Amlodipina, un amico del rene

È diventata la causa più frequente di uremia cronica, ma ciononostante si continua a prestare scarsa attenzione alla sua prevenzione. Parliamo dell'insufficienza renale causata dall'ipertensione arteriosa, una complicanza che come affermano le linee-guida sull'ipertensione contenute nel recente "JNC VI" può oggi essere prevenuta personalizzando la terapia anti-ipertensiva. Non tutte le classi di farmaci ipotensivi, infatti, assicurano una adeguata nefroprotezione e per dimostrarlo definitivamente è stato di recente iniziato un nuovo mega-trial, l' AASK (African American Study of Kidney disease and hypertension). Questo studio prevede l'arruolamento di 1.000 pazienti randomizzati a ricevere un calcio-antagonista, un ACE-inibitore o un beta-bloccante. La ricerca è multicentrica e si prevede un follow-up minimo di 4 anni. Sin da ora, tuttavia, sono disponibili le prove che il danno renale dell'iperteso può essere quantomeno rallentato con un adeguato controllo dei valori pressori.
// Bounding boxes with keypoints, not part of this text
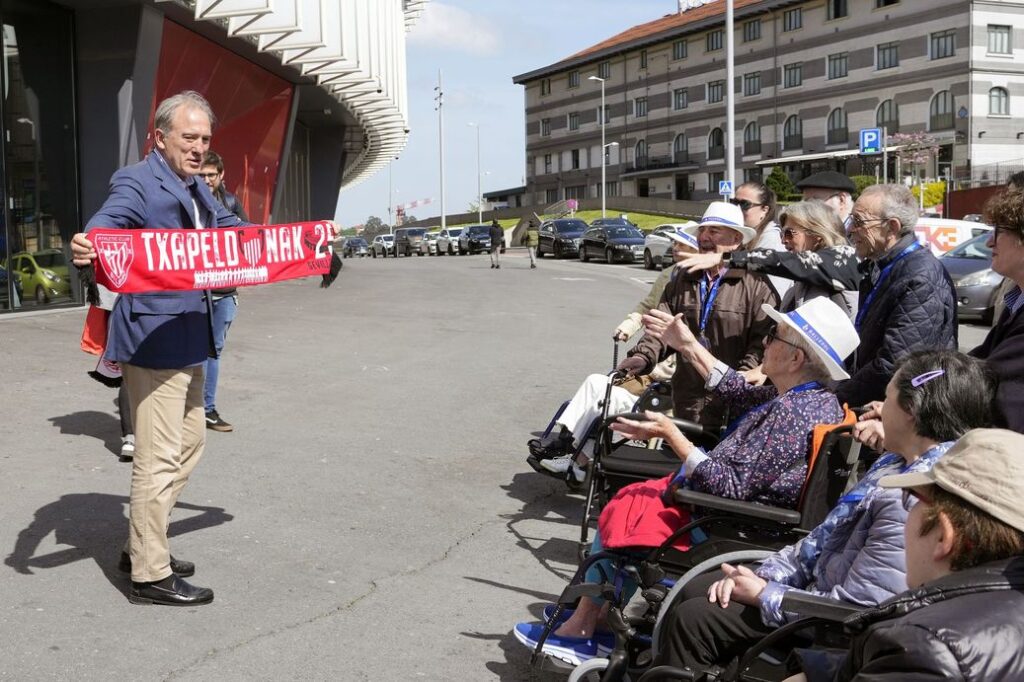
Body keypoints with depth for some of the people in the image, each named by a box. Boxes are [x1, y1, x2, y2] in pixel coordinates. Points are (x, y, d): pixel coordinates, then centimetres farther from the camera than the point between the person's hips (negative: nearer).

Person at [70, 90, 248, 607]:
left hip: (188, 337, 10)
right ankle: (150, 574, 6)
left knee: (189, 442, 19)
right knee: (159, 457, -6)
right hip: (152, 337, -10)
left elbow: (232, 230, 25)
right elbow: (106, 223, -29)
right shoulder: (137, 183, -12)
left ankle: (144, 546, 33)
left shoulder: (197, 188, 16)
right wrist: (86, 247, -52)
È quanto dimostrato nel trial-pilota dell'AASK. In questo studio sono stati inclusi 94 ipertesi, tutti di razza nera e con una velocità di filtrazione glomerulare compresa tra 25 e 70 mL/min. Prima dell'arruolamento, i pazienti non erano stati curati o erano stati trattati con furosemide, doxazosina, clonidina, idralazina o minoxidil. Nessun paziente aveva invece ricevuto uno dei farmaci oggetto dello studio, ovvero amlodipina, enalapril o atenololo. Dopo la randomizzazione, sono state effettuate visite mensili di controllo in oltre l'87% dei pazienti e nel 65% dei casi è stata verificata una accettabile aderenza alla terapia, con l'assunzione di oltre l'80% delle pillole previste.
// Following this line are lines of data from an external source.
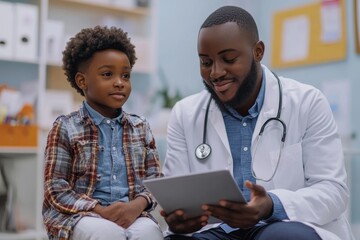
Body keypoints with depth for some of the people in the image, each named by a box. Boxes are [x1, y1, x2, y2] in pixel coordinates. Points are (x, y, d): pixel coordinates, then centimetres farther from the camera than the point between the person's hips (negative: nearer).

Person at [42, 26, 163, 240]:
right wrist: (100, 211, -16)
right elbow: (55, 189, -3)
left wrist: (138, 205, -12)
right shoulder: (65, 128, 2)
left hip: (132, 214, 3)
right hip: (81, 216, -2)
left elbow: (155, 179, 11)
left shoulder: (141, 128, 14)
Ecco i risultati. All'arruolamento non vi erano differenze tra i tre gruppi nei valori di pressione arteriosa media, che invece dopo 6 mesi di terapia risultava ridotta in modo statisticamente significativo solo nel gruppo di pazienti trattato con amlodipina, ma non negli ipertesi trattati con enalapril o atenololo (Figura). Parallelamente, sempre a sei mesi, si evidenziava un "trend" all'aumento della velocità di filtrazione glomerulare più consistente con l'amlodipina che non con l'ACE-inibitore o il beta-bloccante.

I dati dello studio pilota AASK sono dunque in pieno accordo con una delle più rilevanti raccomandazioni del documento "JNC VI": il migliore modo per rallentare la progressione verso l'insufficienza renale nell'iperteso è il controllo ottimale dei valori pressori. La scelta di un anti-ipertensivo davvero efficace è dunque cruciale per preservare la funzione renale. Al trial AASK appena iniziato è affidato il delicato compito di confermare che l'uso di un calcio-antagonista offre a tal fine maggiori vantaggi dell'ACE-inibizione e del beta-blocco.